# TEXTE SOURCE
Il ne s’agit pas d’une question de revanchisme. Mais demander des comptes aux auteurs de violations des droits de l’homme, concernant des décès, est un signe fondamental pour briser le cycle de l’impunité qui aggrave le problème. [Actuellement,] Les policiers peuvent tuer des personnes sans qu’on ne leur reconnaisse aucune responsabilité. Pour les policiers qui agissent dans le respect de la légalité, ça envoie un message que leur travail n’a pas de valeur ; alors que ça montre à ceux qui agissent de manière abusive ou illégale qu’ils peuvent continuer en toute impunité. Il est très important qu’à un moment donné, nous brisions ce cycle et que nous commencions à demander des comptes aux policiers. Une fois de plus, pas au nom du revanchisme, mais au nom de l’amélioration de l’activité policière.

photo de Tomaz Silva/Agência Brasil

1354 personnes sont mortes suite à des actions de la police en 2021, la troisième année la plus meurtrière depuis que ces données ont commencé à être enregistrées.

# DONNÉES FOURNIES
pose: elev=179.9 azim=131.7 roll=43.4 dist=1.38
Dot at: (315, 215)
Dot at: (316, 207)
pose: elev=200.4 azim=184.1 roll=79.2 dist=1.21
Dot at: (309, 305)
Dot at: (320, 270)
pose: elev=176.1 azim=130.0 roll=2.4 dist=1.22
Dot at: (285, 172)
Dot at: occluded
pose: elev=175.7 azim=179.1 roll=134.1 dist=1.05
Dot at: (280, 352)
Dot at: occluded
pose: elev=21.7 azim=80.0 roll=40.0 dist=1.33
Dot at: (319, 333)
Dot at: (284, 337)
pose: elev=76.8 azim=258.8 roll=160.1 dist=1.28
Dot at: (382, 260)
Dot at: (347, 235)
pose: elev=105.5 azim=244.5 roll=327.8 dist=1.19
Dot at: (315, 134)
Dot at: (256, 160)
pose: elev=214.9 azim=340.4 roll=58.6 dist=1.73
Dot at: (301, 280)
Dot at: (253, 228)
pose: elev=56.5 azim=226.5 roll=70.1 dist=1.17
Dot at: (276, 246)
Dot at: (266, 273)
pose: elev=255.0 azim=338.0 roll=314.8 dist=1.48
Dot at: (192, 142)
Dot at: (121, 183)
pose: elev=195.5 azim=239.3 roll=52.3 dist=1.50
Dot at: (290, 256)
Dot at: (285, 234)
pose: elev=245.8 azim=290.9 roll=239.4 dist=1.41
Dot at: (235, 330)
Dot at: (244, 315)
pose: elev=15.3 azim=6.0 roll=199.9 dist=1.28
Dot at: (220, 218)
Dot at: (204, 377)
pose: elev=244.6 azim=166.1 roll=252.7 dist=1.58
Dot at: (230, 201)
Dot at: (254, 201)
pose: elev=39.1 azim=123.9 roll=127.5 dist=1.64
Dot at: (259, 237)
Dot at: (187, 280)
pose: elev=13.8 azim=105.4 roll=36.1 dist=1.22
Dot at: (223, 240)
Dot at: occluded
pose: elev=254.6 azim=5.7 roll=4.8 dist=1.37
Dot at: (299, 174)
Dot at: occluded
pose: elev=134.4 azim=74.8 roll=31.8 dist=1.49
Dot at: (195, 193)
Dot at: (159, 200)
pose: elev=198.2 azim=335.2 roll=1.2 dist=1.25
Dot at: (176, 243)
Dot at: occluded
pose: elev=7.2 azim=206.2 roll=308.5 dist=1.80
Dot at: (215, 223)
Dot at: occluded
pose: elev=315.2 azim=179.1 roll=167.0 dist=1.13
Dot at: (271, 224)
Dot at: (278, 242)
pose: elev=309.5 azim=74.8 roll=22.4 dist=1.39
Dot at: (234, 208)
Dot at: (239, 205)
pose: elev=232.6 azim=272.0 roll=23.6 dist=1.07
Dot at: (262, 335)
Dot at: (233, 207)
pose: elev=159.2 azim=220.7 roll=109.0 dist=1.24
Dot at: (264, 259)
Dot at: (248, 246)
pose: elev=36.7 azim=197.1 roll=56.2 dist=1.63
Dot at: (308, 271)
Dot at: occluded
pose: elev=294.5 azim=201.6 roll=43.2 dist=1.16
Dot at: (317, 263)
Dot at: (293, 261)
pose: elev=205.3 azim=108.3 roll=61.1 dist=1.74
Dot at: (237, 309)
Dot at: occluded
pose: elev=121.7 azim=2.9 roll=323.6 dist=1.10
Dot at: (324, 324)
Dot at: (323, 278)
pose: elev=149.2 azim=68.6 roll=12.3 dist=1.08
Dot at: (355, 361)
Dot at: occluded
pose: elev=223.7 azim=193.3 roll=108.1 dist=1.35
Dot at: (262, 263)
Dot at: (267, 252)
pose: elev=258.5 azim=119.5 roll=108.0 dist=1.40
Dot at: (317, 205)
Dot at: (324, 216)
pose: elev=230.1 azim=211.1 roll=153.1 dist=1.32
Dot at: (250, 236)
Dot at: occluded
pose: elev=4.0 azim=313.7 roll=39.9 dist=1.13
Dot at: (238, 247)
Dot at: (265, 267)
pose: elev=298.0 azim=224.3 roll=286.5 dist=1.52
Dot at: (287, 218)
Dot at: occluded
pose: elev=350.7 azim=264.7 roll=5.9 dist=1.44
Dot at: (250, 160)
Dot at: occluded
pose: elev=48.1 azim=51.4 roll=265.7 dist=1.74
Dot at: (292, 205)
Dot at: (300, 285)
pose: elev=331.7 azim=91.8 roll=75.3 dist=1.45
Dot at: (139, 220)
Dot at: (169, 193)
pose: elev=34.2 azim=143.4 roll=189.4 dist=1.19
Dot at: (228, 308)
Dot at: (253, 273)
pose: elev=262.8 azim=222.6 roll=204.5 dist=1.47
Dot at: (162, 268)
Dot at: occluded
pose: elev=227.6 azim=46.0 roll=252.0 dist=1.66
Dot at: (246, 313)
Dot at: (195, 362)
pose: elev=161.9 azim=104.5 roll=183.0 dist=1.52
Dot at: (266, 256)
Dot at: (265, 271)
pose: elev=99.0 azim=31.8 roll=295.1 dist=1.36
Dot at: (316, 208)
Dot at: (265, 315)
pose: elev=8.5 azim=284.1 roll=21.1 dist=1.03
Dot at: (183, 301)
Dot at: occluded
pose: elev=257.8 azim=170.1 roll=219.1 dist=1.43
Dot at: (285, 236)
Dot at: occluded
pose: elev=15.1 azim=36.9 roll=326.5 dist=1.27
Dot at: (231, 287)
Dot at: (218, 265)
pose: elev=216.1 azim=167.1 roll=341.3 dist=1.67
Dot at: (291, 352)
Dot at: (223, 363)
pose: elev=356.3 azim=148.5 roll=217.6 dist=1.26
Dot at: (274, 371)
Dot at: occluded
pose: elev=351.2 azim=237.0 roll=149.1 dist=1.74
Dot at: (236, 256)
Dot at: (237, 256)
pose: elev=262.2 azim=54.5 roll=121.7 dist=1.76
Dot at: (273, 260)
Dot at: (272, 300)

# PROBLÈME POSÉ
Transcrivez intégralement, s'il vous plaît, le texte sur l'impunité policière.

# RÉSULTAT OBTENU
Il ne s’agit pas d’une question de revanchisme. Mais demander des comptes aux auteurs de violations des droits de l’homme, concernant des décès, est un signe fondamental pour briser le cycle de l’impunité qui aggrave le problème. [Actuellement,] Les policiers peuvent tuer des personnes sans qu’on ne leur reconnaisse aucune responsabilité. Pour les policiers qui agissent dans le respect de la légalité, ça envoie un message que leur travail n’a pas de valeur ; alors que ça montre à ceux qui agissent de manière abusive ou illégale qu’ils peuvent continuer en toute impunité. Il est très important qu’à un moment donné, nous brisions ce cycle et que nous commencions à demander des comptes aux policiers. Une fois de plus, pas au nom du revanchisme, mais au nom de l’amélioration de l’activité policière.

photo de Tomaz Silva/Agência Brasil

1354 personnes sont mortes suite à des actions de la police en 2021, la troisième année la plus meurtrière depuis que ces données ont commencé à être enregistrées.